Jane Ferrari with Maurice O'Mahony (left) and yours truly at Ballymaloe


Jane Ferrari, the roving ambassador for Yalumba Wine Company (Australia), was in Ballymaloe yesterday. Despite being in the process of recovery from a recent knee operation, the indefatigable Aussie was in top form.

Busy, busy, busy. In the afternoon she spoke to the Cookery School, early evening she conducted a wine tasting and later a full scale wine dinner. And all that after a hectic few days and nights in Dublin.

Dodgy knee or not, she kept her lively show on the road. She also writes a blog and her latest post concerned the Irish game v Australia. Obviously she likes her sport and, also obviously, her sportsmen, including current favourite Ronan O’Gara.

But back to the wines, all produced in the Barossa area by the long standing family company and available here through Cassidy Wines.

Started off with the Pewsey Vale Riesling, produced in the high country above the valley floor and costing about €13.00. “This Riesling is absolutely spot on with Mediterranean-Asian crossover food,” said Jane. “It is essential to have this well chilled,” added Ballymaloe sommelier Colm McCan.

Jane then moved on to their Barossa Eden Viognier 2009, perfumed and luscious and made from super ripe grapes, handpicked. “This means the yield is halved but the wine is pretty elegant.”

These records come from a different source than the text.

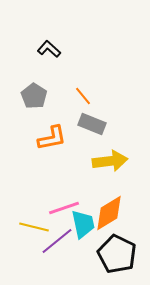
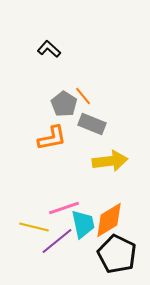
gray pentagon: moved 30 px right, 8 px down
orange diamond: moved 7 px down
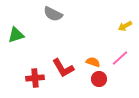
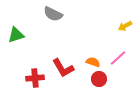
pink line: moved 2 px left
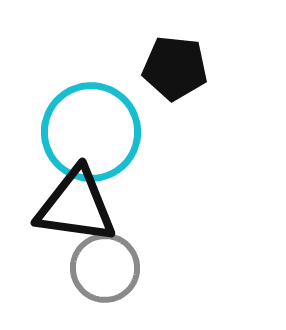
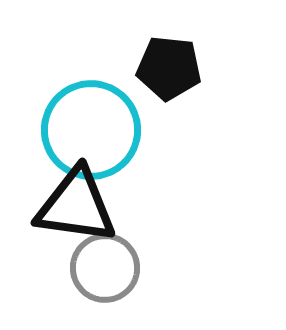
black pentagon: moved 6 px left
cyan circle: moved 2 px up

The second Viognier, the Virgilius Eden Valley 2008, comes from the same 22 acre small yield vineyard. At €30.00, it is double the price of the first one. Hints of ginger in the peachy apricot aroma, it is an “unctuous and complex its best with food....complements a wide range of flavours”.

The Barossa valley floor is too hot for Pinot Noir and the Yalumba favourite is Grenache. Jane gave the winemaker’s point of view: “Grenache is easy to get along with. If you’re looking for the Diva of grapes, it has to be Viognier.”

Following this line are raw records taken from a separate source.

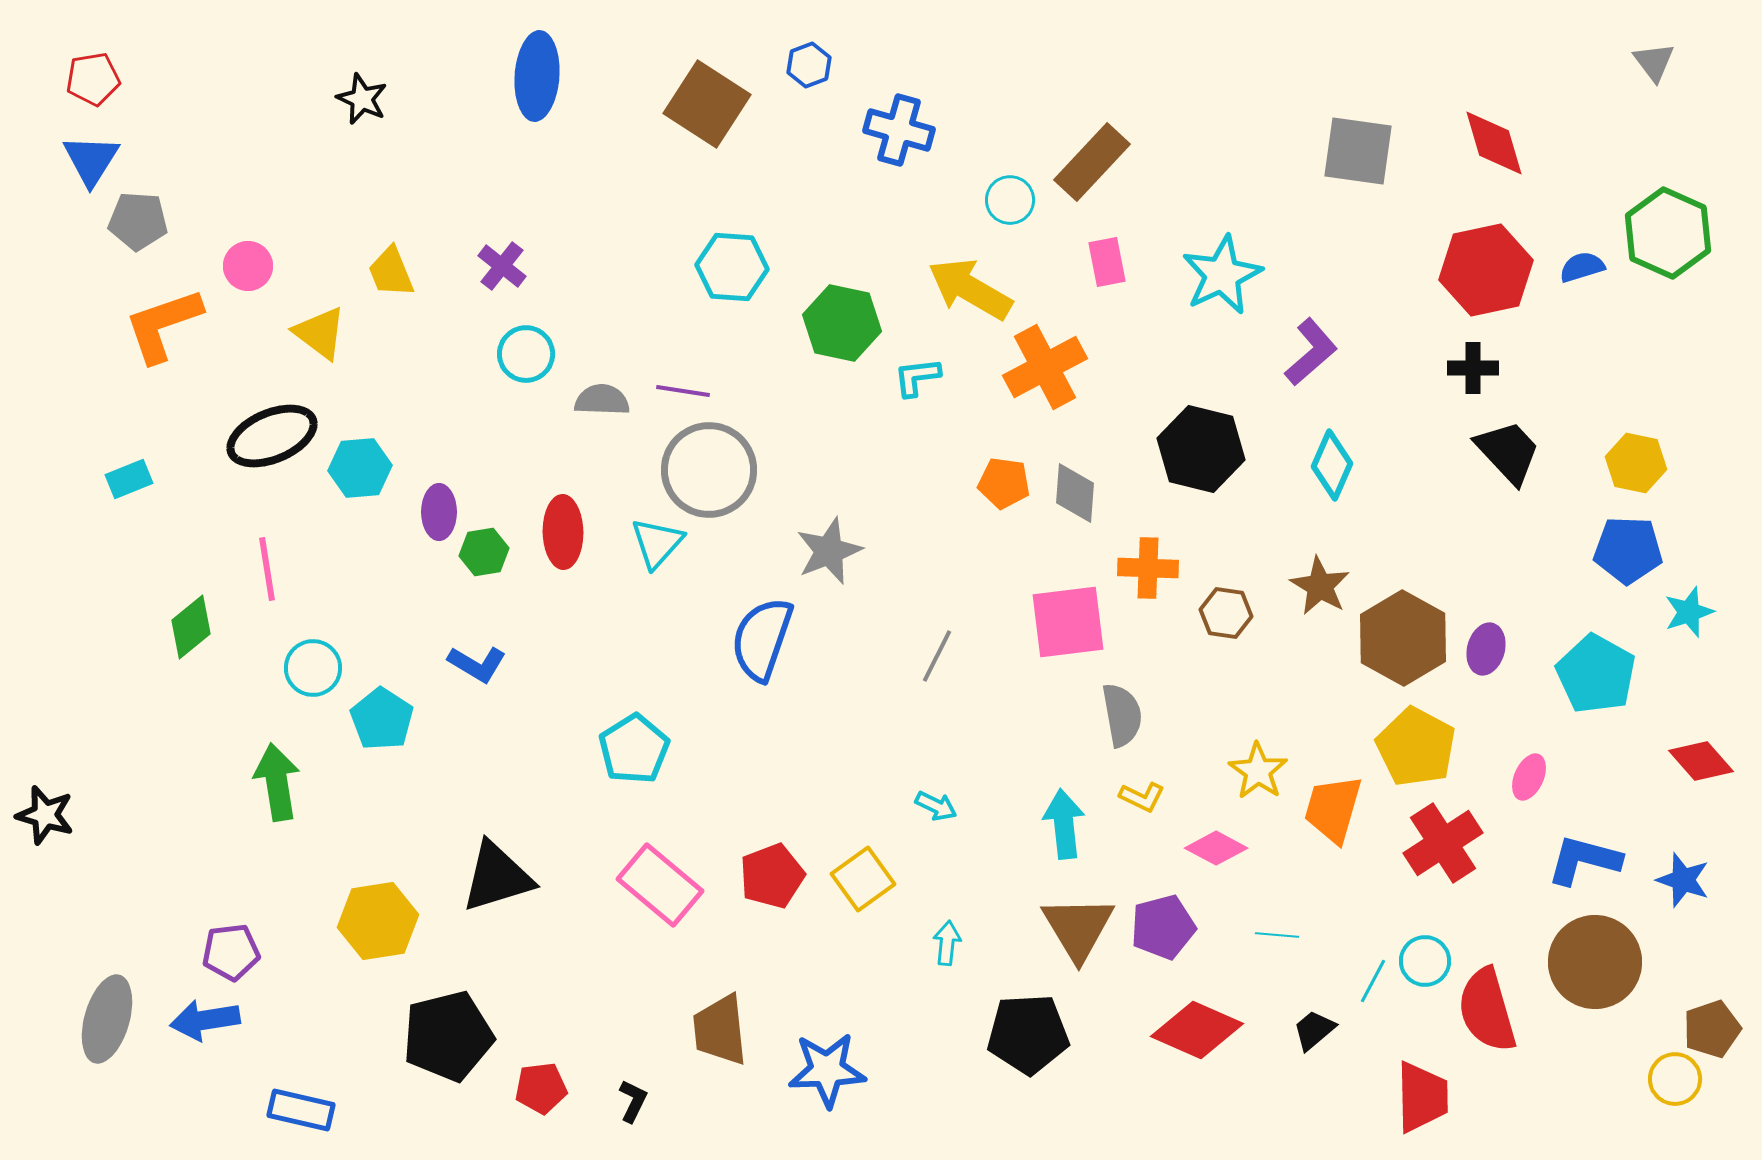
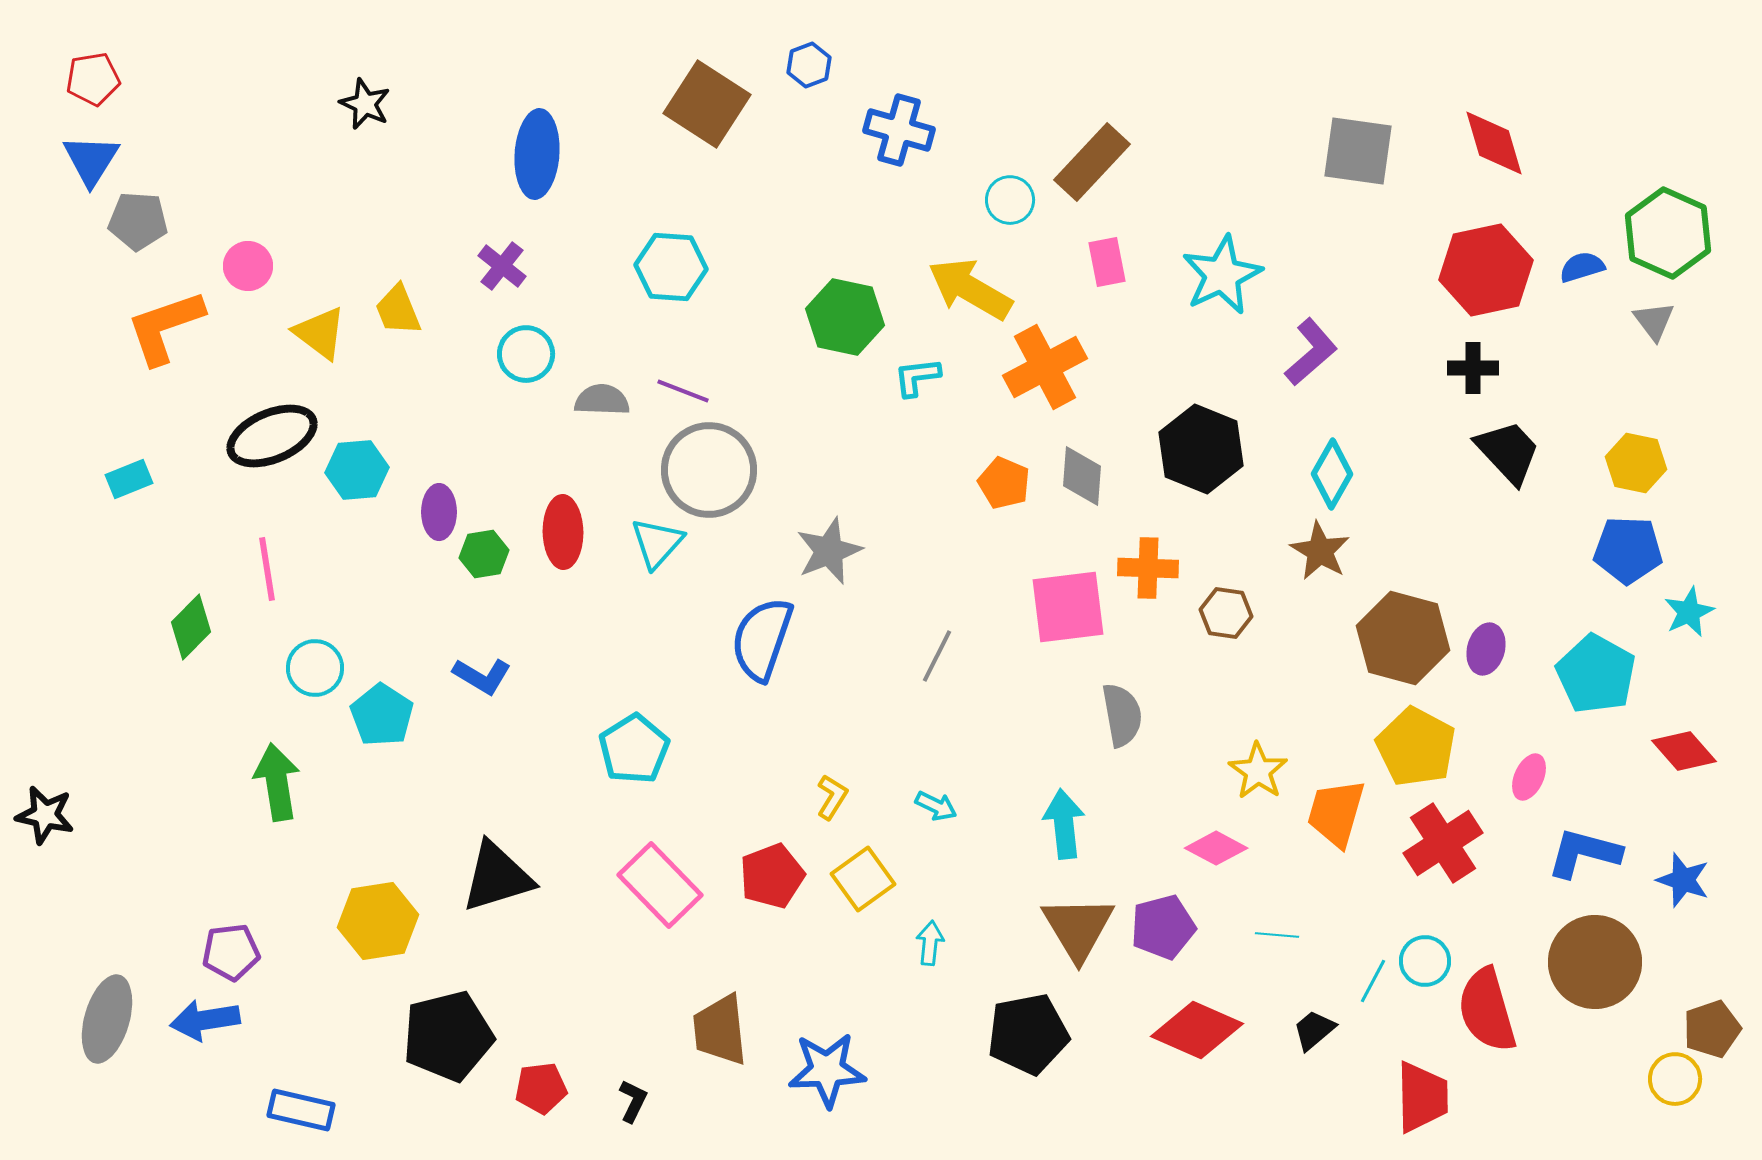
gray triangle at (1654, 62): moved 259 px down
blue ellipse at (537, 76): moved 78 px down
black star at (362, 99): moved 3 px right, 5 px down
cyan hexagon at (732, 267): moved 61 px left
yellow trapezoid at (391, 272): moved 7 px right, 38 px down
green hexagon at (842, 323): moved 3 px right, 6 px up
orange L-shape at (163, 325): moved 2 px right, 2 px down
purple line at (683, 391): rotated 12 degrees clockwise
black hexagon at (1201, 449): rotated 8 degrees clockwise
cyan diamond at (1332, 465): moved 9 px down; rotated 6 degrees clockwise
cyan hexagon at (360, 468): moved 3 px left, 2 px down
orange pentagon at (1004, 483): rotated 15 degrees clockwise
gray diamond at (1075, 493): moved 7 px right, 17 px up
green hexagon at (484, 552): moved 2 px down
brown star at (1320, 586): moved 35 px up
cyan star at (1689, 612): rotated 6 degrees counterclockwise
pink square at (1068, 622): moved 15 px up
green diamond at (191, 627): rotated 6 degrees counterclockwise
brown hexagon at (1403, 638): rotated 14 degrees counterclockwise
blue L-shape at (477, 664): moved 5 px right, 12 px down
cyan circle at (313, 668): moved 2 px right
cyan pentagon at (382, 719): moved 4 px up
red diamond at (1701, 761): moved 17 px left, 10 px up
yellow L-shape at (1142, 797): moved 310 px left; rotated 84 degrees counterclockwise
orange trapezoid at (1333, 809): moved 3 px right, 4 px down
black star at (45, 815): rotated 4 degrees counterclockwise
blue L-shape at (1584, 860): moved 7 px up
pink rectangle at (660, 885): rotated 6 degrees clockwise
cyan arrow at (947, 943): moved 17 px left
black pentagon at (1028, 1034): rotated 8 degrees counterclockwise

The first Grenache was the Barossa Eden Bush Vine 2009 (€17). The fruit comes from 14 different parcels on the valley floor, mainly river sand. “It is raspberry over rosemary, berry over herb, no heat. The Number One word with Grenache is balance and this medium weight wine is a perfect match for juicy chargrilled pork chops.”

Then we moved on to the Single Site Bowden Vineyard Moppa Block Grenache 2006, darker, more cherry, more intense. This fruit comes from a tiny vineyard and 2006 was a “stellar vintage”. This is a “cracker of a food wine, ideal with roast veal, chorizo and other Spanish, Italian dishes”. Unfortunately, this gem is not available in Ireland.

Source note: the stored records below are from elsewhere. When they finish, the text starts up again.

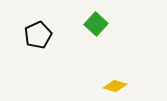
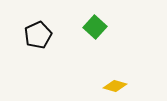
green square: moved 1 px left, 3 px down
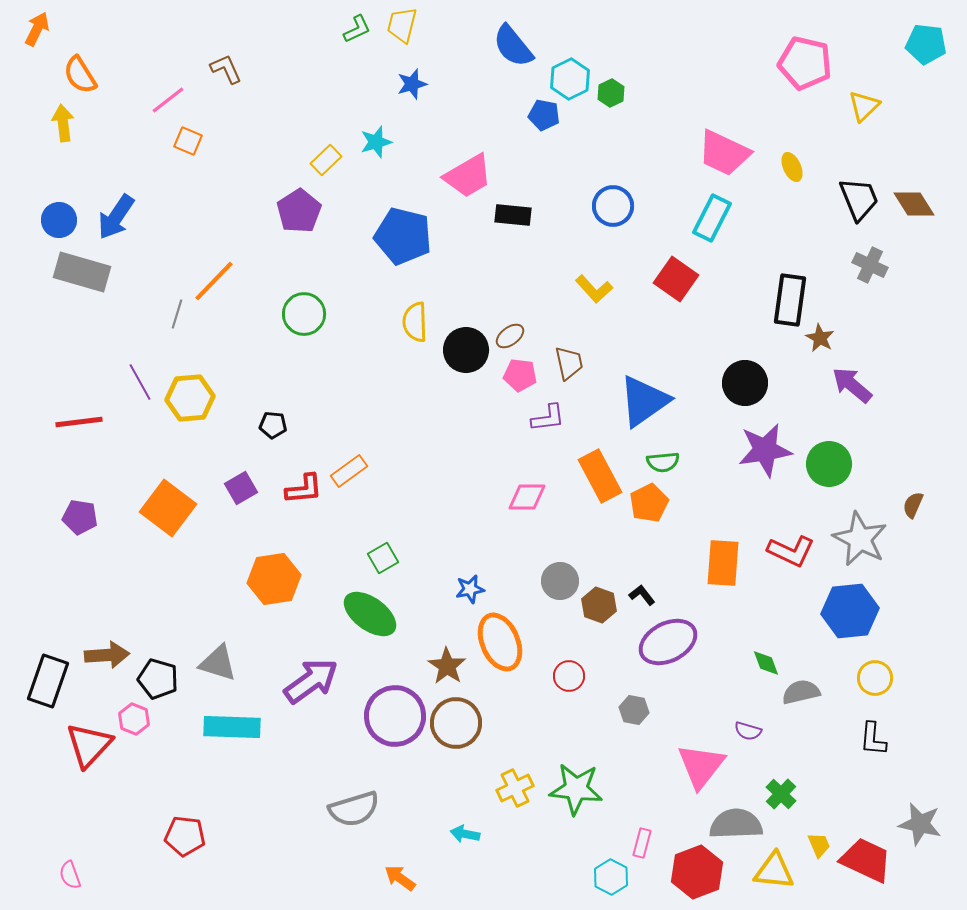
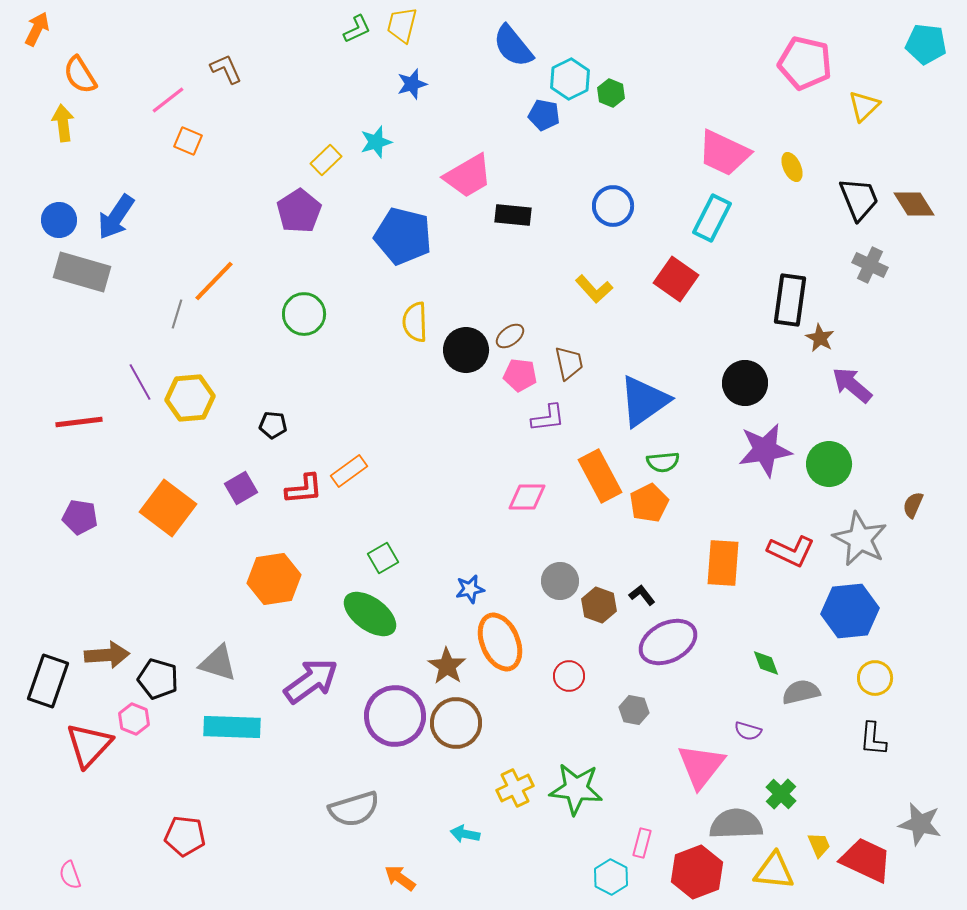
green hexagon at (611, 93): rotated 12 degrees counterclockwise
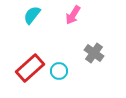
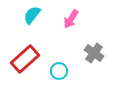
pink arrow: moved 2 px left, 4 px down
red rectangle: moved 5 px left, 9 px up
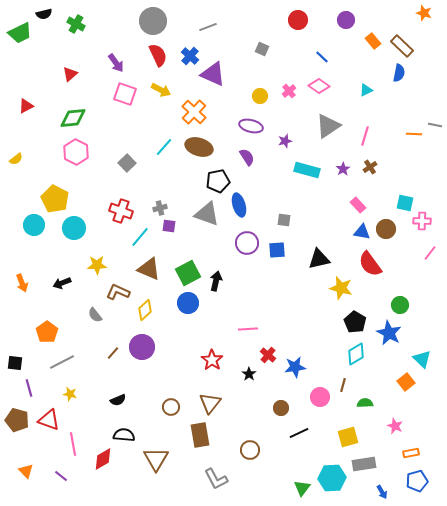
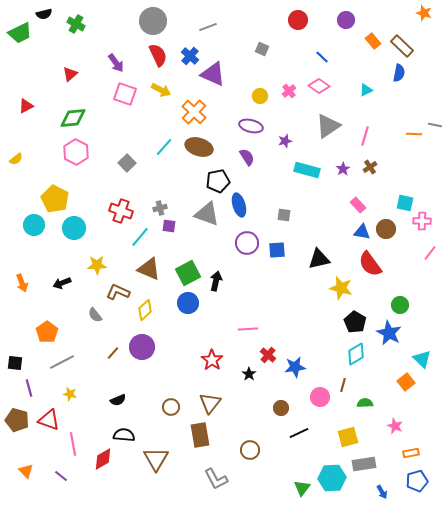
gray square at (284, 220): moved 5 px up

Next up was their €40.00 The Signature Cabernet Sauvignon and Shiraz 2005. “This was originally called Galway Claret and is a bit of a specialty with us. It is the old Claret style and we are trying to keep the style alive. The Cabernet dominates the nose while the long lasting palate is down to the Shiraz. This could live forever!”

Then we moved to Shiraz and “into carnivorous territory”. Stared with the €24.00 Barossa Eden Patchwork 2008, an “old school juicy fruity middle weight”.

Next came The Octavius Old Vine 2004, a “serious heavyweight, long lasting in the mouth, great length of power and the flavours remain, ideal with meat off the bone, including venison fillets and also good with vegetarian dishes such as those featuring Shitake mushrooms”.

We finished on a sweet note with the Yalumba FSW8B Botrytis Viognier, Wrattonbully 2009, €18.00. It is a gorgeous dessert wine and Jane said cheese makers and dessert chefs “are going nuts for it. It goes well too with old fashioned desserts such as apple crumble.”

A lovely end to a lovely evening with a lovely person who entertained and informed with an abundance of down to earth fact and insight and no shortage of good humour. We cheered her off the stage and I reckon she’ll be cheering for Ronan on Sunday.